■ **The task**
The pictures in the data below are to be omitted; all else must be duplicated exactly.

■ **The data**
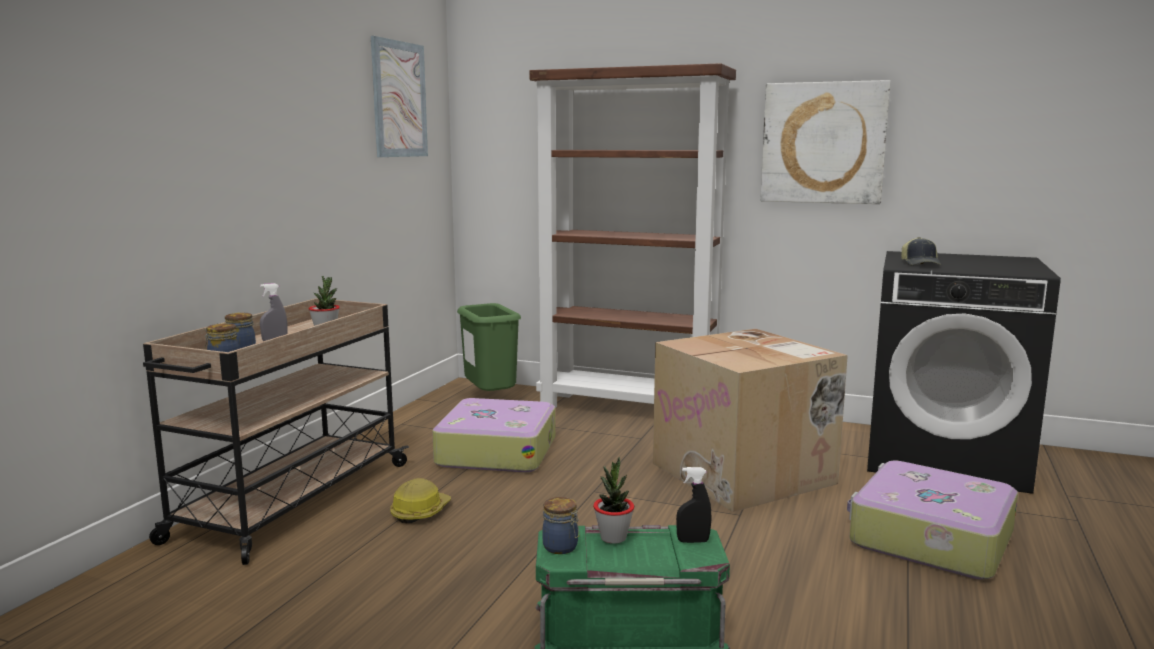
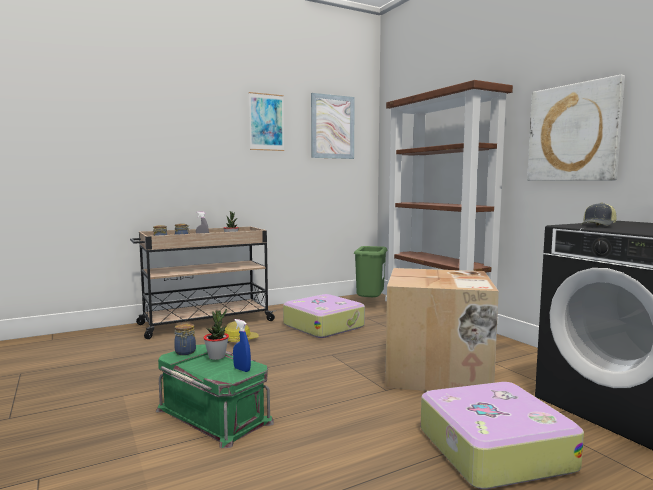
camera: 40 degrees right, 5 degrees down
(316, 91) = (266, 122): none -> picture
(693, 541) = (242, 369): black spray bottle -> blue spray bottle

■ **Result below**
camera: 40 degrees right, 5 degrees down
(316, 91) = (266, 122): none -> picture
(693, 541) = (242, 369): black spray bottle -> blue spray bottle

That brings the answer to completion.